About 1,250 members of the Air Force Academy Class of 2011 arrived Thursday to go through inprocessing and begin basic cadet training. Another 52 were unable to make it, mainly due to canceled flights out of Dallas, academy officials said.

Once off the bus and through another round of screaming seniors, doolies are sent through a slew of processes. They are assigned squadrons, given hair cuts, immunizations and file life insurance forms before being issued the shoes, boots and uniforms they will wear throughout five of six weeks of basic training this summer.

“Ooh! Ooh! Me! Me,” academy barber Rachael Graham said.

Graham was set off by the blonde curls hanging just above doolie Joshua Johnson’s shoulders.

“The more hair, the better it is when it falls off,” Graham said, shaving Johnson clean within five minutes. “I love short hair.”

Mark Hunter’s brown afro was 6 to 8 inches long before getting on the bus and inevitably having his head shaved bald. From Olympia, Wash., he wants to be an aeronautical engineer. In high school, Hunter ran with the smart kids.

“We all took calculus together,” he said. He has no ROTC or prep experience, and though both his parents were in the Air Force, his mother isn’t sure if he’s ready for the academy.

“Mom might not be ready, but I feel like I am,” he said, unsure of how he will react to the many initiations and rituals he will endure in the coming months. “I’ve read stuff about the academy, but it doesn’t really compare to the experience.”

Brig. Gen. Susan Desjardins will swear in the class of 2011 today. They’ll all be in camouflage uniforms, but much more will be required before they are considered cadets. First year cadets are required to march along the white marble lines that crisscross the main plaza of the academy and earn the right to wear civilian clothing.

They must walk at attention on the right side of hallways, carry all bookbags in their left hand and greet everyone they see, base spokesman John Van Winkle said.
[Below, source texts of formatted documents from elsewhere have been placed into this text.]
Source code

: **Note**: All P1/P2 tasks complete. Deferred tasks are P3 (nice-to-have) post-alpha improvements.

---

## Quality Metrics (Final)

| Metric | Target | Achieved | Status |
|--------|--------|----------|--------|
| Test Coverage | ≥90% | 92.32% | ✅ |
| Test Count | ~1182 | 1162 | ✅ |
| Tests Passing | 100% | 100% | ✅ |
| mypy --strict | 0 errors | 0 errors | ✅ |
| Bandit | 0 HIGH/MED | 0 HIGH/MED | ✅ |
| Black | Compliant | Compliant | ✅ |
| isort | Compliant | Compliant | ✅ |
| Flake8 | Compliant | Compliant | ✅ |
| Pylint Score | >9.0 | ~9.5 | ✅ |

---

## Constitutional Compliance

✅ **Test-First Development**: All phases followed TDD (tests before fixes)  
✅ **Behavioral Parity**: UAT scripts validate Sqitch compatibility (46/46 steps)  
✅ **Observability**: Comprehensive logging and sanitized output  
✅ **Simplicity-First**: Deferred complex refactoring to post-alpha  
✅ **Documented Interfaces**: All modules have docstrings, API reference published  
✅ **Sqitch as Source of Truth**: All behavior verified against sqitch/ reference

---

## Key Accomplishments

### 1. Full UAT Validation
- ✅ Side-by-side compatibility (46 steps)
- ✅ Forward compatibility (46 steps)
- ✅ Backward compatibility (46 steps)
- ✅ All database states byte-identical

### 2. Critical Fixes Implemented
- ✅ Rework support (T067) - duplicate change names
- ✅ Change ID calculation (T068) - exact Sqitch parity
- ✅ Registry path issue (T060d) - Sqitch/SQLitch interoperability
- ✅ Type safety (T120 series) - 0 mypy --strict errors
Doolies will go through two weeks of learning things like military history, decorum and how to march. Another two weeks are spent in Jacks Valley, where doolies live in a tent city while going through intense training. They will come back to the academy and complete training Aug. 4. Classes will begin the following Thursday.

Two doolies didn’t make it through Thursday, and on average, 70 to 80 doolies drop out of basic training every year because of physical injury or they just can’t take it, Van Winkle said. That path doesn’t seem likely for Darren Stowe, who came to inprocessing with boots around his neck, his head shaved and his parents Terri and Robert following with cameras.

Stowe, who grew up in Colorado Springs until moving near Dallas, has known he wanted to attend the Air Force Academy since he was 5.

“He would watch the gliders and parachutes and say, ‘That’s what I’m going to do Mommy.’ And he did,” his mother said.

She said her son has set the bar high, a year of military prep already under his belt. The recruited athlete will be on the wrestling team, wants to major in engineering, wants to be a pilot and wants to graduate and excel as an officer. “He wants to retire in the military,” Terri said. “He perseveres and doesn’t give up.”